2. The "Swiss cheese" model of accident is more properly known as the Reason Model, after James Reason. Each slice of cheese is a layer in our defences against an incident (training, procedures, design, etc) but there are 'holes' in each layer (human inattention, etc). Sometimes all the holes line up, allowing a straight path through to an incident. Also have a read up on the Boeing 'Chain of Events' model, where a chain of events lead to an incident; if any one of the 'links' in the chain were broken, the incident would not have occurred. A good example of this model is the collision of two 747s at Tenerife in 1977. - Fellow air crash investigators fans – regarding the segment that criticised the aircrew for not following the flight instruments.
If the pitot tubes ice up, (one or all of them), the effect can be catastrophic, not only are the standby instruments of air speed, and true airspeed disabled, but so are the main readouts of these functions (via an air data computer). But even more importantly those air speed parameters are critical inputs to the ‘air data computer’ which also has inputs to the, cockpit instruments (readouts) auto pilot, and stall warning, to name but a few.

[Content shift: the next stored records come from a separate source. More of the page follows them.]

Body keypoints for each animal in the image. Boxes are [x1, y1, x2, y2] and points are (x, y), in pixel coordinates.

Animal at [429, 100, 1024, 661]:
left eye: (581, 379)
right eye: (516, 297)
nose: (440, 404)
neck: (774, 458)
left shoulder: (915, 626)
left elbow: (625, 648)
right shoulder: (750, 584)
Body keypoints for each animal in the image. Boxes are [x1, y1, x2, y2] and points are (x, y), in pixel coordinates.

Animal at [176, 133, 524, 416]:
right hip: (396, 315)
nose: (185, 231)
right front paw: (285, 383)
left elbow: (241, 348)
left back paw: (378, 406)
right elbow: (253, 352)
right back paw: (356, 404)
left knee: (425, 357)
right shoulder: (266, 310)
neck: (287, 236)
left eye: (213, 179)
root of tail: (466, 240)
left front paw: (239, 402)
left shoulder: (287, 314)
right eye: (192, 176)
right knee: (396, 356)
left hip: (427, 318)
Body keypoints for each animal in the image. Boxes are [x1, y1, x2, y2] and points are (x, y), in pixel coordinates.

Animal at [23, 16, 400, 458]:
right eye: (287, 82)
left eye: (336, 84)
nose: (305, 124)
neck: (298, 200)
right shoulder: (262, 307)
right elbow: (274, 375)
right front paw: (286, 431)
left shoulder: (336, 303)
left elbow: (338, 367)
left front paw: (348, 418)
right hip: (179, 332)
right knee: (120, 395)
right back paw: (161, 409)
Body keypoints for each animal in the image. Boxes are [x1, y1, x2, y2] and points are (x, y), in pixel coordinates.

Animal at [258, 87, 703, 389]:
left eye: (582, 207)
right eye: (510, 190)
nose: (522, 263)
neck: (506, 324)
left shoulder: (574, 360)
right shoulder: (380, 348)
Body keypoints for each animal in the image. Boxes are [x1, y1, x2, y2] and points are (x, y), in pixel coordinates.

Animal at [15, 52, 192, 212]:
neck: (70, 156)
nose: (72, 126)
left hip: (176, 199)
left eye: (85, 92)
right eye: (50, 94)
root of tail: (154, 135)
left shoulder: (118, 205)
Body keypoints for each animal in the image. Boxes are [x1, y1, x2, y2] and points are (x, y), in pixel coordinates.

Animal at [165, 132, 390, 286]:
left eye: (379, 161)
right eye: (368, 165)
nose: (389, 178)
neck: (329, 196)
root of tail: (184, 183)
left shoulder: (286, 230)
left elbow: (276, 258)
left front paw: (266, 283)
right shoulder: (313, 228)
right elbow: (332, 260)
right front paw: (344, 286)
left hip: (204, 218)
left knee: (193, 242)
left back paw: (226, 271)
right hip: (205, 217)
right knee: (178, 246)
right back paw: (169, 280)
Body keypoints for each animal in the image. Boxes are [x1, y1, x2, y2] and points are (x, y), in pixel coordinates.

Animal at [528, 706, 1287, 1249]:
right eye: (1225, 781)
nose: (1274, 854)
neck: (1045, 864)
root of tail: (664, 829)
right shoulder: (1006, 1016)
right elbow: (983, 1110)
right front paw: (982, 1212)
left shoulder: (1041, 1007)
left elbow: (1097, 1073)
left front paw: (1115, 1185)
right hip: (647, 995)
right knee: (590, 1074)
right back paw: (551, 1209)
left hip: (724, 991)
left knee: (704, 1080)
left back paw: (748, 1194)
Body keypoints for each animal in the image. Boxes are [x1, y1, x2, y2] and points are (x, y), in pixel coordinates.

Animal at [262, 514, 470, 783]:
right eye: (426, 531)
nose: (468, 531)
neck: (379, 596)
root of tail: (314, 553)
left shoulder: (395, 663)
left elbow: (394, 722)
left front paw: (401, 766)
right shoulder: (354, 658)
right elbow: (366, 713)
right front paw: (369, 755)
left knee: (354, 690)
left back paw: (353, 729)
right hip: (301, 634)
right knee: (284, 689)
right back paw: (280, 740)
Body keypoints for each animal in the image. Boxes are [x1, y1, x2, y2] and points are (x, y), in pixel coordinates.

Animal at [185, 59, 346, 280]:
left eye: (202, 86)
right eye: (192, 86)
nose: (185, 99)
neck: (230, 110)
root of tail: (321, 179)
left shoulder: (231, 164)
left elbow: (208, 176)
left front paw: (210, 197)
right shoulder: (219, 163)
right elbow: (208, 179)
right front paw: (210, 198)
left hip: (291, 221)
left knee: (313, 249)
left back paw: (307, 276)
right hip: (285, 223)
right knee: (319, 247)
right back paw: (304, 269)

It’s not so much that the pilots will be ignoring the instruments and going on gut feeling, it’s that they will be getting conflicting information in the cockpit. They may well be ‘flying on instinct’ but only because they are unable to resolve the good information from the bad.
There was a similar episode of air crash investigations where a pitot tube had not been covered the night before and a mud-wasp was had built a nest it the hole, in this case one set of instruments disagreed with another set, the resulting confusion was all to predictable.
It’s been a while since I worked on aircraft, but the actual pitot static system (the pipes and tubing that feeds the computer and instruments) is not redundant, only duplicated, and even then some of the pressure and static feed in a single point of failure.